Przez kolejnych parę minut w ciszy wpatrywali się w coraz to bardziej chaotyczne i dzikie ruchy, aż w końcu wykończony Sasuke osunął się na trawę, wyszarpując ją z wilgotnej ziemi. To była historia upadku i desperackiej walki, którą ze sobą toczył. Myślał, że jest sam. Inaczej nigdy nie pokazałby tej słabości. Nigdy. Obaj o tym wiedzieli. Gdyby się dowiedział, że tu są, prawdopodobnie podupadłby o wiele bardziej.
"Chodźmy". Bezbłędnie odczytał dwukrotne klepnięcie po ramieniu i odwrócił się, wyczulając wszystkie zmysły. Nie mogli się teraz zdradzić i jednocześnie nie mogli dłużej tu zostać. Patrzenie na to dalej byłoby jak gwałt i obdarcie z ostatnich strzępków niewinności.

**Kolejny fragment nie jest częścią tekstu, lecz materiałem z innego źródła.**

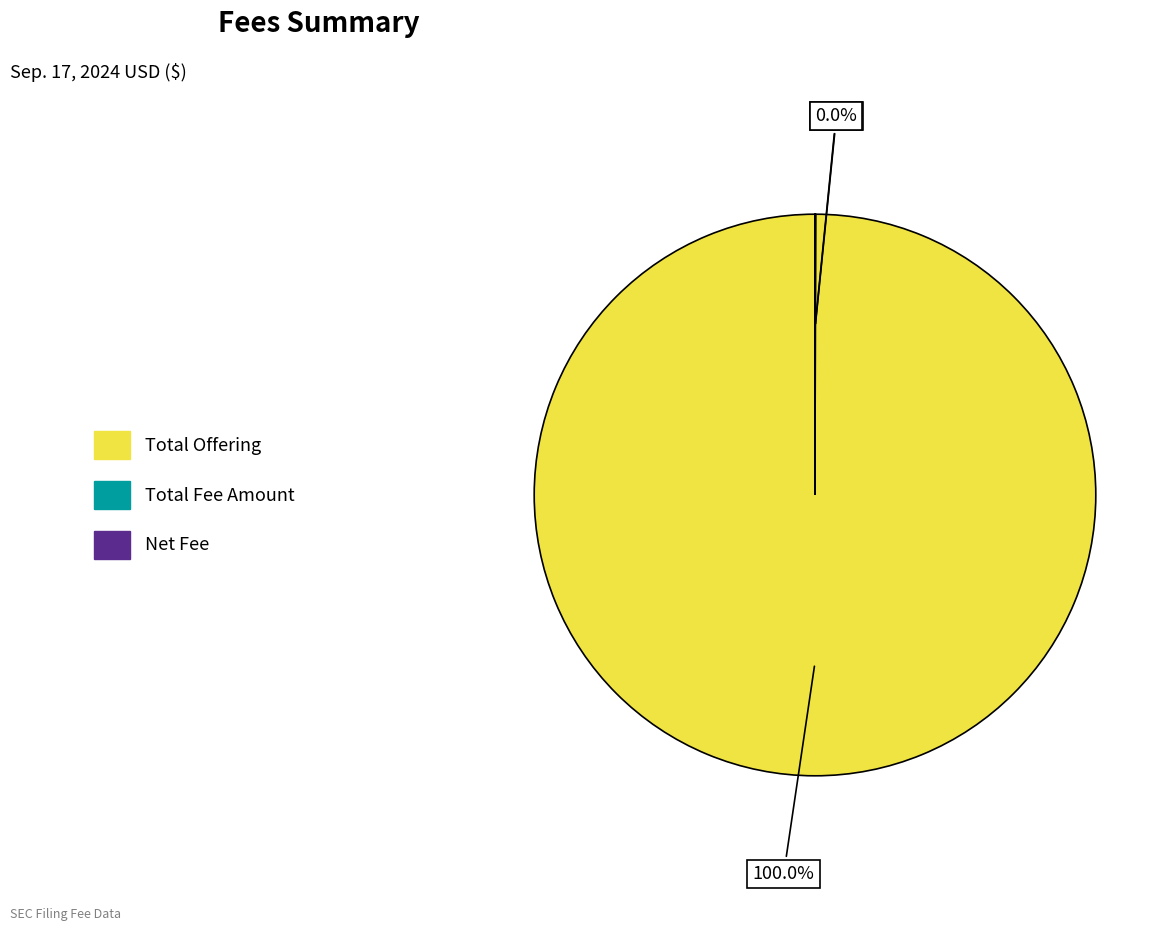

To the nearest percent, what percentage of the pie is Total Offering?

100%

-Wiem co chcesz powiedzieć. -Odezwał się Itachi, gdy byli już na tyle daleko, że miał pewność iż brat nie jest w stanie go usłyszeć, a tym bardziej wyczuć. Naruto więc zamilkł, zamykając na wpół otwarte usta. Choć dalej nie mógł wyrzucić z pamięci obrazka, który zobaczył. I prawdopodobnie nigdy nie będzie w stanie tego zrobić.
-Uratuj go, Itachi. -Wyszeptał w końcu, zduszonym głosem. Na więcej nie było go stać. Przełknął ślinę, zatrzymał się i wziął głębszy wdech, kierując spojrzenie intensywnie niebieskich tęczówek na ponurą twarz zmartwychstańca.
-Błagam cię i klnę się na imię swoje i klanu Uzumaki, że pomogę jak tylko będę potrafił. -Itachi zrozumiał. Najlepszą odpowiedzią była cisza. Determinacja blondyna była czymś, co dostrzegł już dawno temu. Gdy był jeszcze członkiem Akatsuki, a on szukał Sasuke. Gdy był ożywieńcem, a on chciał go powstrzymać przed destrukcją zemsty. Rozmyślał o tym jeszcze bardzo długo po tym jak został sam w środku lasu. Pojedyncze promienie słońca przedarły się przez korony drzew, zmuszając go do zmrużenia powiek. Wyciągnął rękę przed siebie, jakby chciał oddzielić blask od siebie niczym nitki wyjątkowo splątanej firanki.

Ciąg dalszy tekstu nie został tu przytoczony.